- [How to complete this task] Could you set down exactly the lines that start at the one containing "- **ID**: A unique" and end at the final line of the material below?

- [Material for the task]
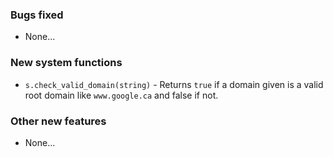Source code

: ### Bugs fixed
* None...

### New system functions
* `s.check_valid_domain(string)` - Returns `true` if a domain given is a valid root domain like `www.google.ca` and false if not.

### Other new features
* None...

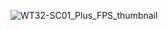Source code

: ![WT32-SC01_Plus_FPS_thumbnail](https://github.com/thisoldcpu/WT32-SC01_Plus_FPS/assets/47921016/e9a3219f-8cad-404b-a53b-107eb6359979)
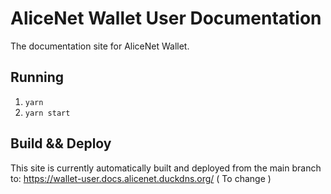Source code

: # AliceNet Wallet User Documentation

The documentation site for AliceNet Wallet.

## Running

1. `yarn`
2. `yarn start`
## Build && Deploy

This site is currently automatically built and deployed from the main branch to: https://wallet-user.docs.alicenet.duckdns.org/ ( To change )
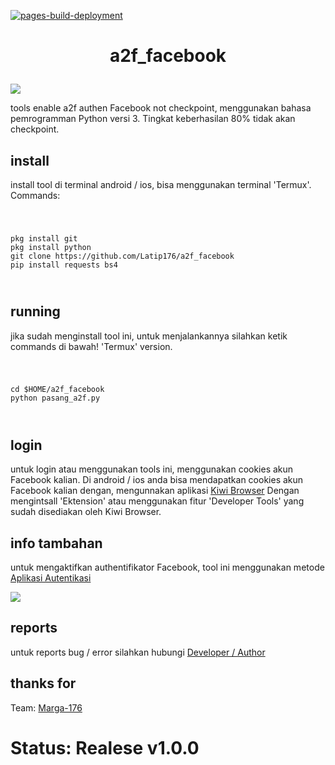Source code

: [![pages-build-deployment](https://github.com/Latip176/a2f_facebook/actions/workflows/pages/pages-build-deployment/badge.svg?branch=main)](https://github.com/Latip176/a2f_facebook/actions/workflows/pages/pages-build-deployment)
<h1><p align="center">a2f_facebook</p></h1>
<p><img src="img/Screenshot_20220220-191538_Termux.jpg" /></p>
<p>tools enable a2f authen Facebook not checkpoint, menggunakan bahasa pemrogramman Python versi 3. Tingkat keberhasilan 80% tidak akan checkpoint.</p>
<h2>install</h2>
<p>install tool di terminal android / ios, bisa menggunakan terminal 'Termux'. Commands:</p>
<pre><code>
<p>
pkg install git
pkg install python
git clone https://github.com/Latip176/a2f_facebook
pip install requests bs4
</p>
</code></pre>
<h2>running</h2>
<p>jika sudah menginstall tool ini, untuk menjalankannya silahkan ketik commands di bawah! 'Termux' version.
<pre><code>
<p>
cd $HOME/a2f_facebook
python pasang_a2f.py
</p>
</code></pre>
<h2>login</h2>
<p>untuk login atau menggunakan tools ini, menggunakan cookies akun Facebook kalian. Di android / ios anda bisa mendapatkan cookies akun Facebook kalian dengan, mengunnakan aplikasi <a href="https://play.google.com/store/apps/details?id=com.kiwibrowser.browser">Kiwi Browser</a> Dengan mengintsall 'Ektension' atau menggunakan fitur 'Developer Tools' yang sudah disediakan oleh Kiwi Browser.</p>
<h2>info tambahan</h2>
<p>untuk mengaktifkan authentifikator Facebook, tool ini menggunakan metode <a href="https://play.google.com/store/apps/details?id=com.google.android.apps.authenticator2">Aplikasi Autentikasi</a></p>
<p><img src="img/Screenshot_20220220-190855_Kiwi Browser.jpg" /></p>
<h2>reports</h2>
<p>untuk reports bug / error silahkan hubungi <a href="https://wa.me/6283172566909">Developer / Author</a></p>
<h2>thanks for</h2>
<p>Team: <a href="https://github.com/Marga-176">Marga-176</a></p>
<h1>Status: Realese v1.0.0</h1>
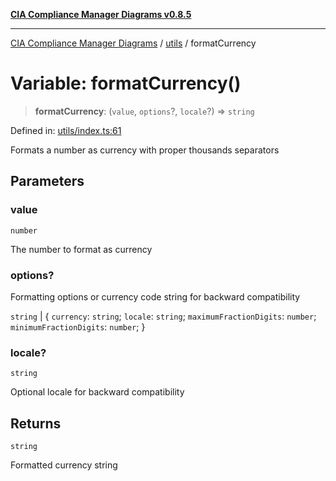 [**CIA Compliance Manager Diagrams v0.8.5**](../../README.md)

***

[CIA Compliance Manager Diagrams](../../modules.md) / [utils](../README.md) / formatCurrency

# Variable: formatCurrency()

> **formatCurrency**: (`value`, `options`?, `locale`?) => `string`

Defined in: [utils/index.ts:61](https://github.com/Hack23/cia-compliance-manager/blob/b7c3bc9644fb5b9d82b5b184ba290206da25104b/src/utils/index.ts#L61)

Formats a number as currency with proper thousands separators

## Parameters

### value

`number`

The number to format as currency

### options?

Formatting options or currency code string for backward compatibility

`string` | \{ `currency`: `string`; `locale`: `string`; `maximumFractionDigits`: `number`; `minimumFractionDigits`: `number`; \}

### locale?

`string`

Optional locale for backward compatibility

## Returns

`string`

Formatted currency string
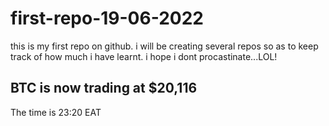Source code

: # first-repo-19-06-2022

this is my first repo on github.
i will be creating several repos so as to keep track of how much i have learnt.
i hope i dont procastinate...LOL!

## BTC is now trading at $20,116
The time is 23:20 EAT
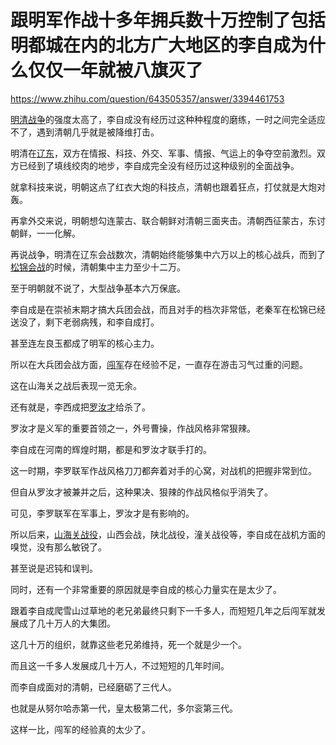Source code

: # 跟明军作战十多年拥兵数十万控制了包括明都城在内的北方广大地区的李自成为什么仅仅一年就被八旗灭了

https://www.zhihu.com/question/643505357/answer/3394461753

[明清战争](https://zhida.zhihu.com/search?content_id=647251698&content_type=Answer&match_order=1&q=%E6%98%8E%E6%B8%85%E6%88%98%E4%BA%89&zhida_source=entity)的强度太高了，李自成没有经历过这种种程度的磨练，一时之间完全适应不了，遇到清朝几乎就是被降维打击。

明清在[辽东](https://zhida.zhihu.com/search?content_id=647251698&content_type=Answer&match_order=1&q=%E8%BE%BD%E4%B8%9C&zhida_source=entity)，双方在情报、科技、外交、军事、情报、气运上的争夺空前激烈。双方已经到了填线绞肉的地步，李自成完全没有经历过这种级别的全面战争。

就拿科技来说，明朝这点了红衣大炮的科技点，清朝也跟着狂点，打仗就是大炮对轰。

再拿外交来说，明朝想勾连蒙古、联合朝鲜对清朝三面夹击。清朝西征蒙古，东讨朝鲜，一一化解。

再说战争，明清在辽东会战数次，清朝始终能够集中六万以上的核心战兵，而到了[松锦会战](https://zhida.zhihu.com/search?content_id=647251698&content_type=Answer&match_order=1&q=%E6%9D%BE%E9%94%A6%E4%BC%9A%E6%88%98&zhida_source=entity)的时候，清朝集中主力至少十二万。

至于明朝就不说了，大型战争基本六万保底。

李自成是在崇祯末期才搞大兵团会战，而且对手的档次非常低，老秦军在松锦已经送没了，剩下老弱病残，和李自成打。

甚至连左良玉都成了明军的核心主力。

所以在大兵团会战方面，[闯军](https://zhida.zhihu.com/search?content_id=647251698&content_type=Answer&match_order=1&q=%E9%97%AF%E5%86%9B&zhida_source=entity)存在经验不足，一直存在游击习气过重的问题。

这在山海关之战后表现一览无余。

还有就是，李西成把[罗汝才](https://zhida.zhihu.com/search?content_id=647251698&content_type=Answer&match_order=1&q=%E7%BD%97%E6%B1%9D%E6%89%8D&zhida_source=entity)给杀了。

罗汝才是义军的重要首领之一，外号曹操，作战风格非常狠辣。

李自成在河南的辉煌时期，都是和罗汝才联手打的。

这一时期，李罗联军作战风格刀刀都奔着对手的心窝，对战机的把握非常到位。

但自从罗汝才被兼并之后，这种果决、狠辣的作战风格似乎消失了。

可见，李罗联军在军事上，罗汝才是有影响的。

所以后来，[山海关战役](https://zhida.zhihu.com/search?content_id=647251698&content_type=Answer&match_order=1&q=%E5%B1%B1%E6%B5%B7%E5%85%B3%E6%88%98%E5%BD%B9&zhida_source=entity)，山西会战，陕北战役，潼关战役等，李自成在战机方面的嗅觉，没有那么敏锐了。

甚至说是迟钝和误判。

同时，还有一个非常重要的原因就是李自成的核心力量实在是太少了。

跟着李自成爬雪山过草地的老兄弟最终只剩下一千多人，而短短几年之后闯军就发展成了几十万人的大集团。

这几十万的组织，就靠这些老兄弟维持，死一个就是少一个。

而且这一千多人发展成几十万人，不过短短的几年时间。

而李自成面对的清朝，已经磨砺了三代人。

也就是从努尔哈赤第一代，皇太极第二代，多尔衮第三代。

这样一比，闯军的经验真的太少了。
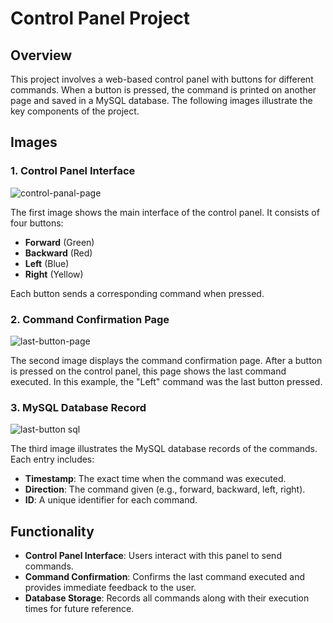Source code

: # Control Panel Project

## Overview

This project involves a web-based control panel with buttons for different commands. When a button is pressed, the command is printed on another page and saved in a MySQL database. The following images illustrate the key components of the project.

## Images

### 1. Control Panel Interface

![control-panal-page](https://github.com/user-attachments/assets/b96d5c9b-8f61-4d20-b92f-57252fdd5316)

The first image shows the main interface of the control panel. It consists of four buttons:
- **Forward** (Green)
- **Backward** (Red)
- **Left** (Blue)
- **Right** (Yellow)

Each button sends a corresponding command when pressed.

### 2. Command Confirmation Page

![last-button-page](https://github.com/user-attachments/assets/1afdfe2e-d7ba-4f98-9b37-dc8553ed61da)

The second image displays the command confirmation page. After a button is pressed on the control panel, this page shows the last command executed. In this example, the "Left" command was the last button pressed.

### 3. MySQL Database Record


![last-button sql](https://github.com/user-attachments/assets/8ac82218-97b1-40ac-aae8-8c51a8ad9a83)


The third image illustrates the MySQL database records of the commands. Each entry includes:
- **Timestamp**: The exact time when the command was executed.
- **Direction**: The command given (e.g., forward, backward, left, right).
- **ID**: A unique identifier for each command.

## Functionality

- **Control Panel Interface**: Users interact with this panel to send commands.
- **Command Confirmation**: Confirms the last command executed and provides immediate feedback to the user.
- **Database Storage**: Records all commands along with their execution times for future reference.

- [Written answer]
- **ID**: A unique identifier for each command.

## Functionality

- **Control Panel Interface**: Users interact with this panel to send commands.
- **Command Confirmation**: Confirms the last command executed and provides immediate feedback to the user.
- **Database Storage**: Records all commands along with their execution times for future reference.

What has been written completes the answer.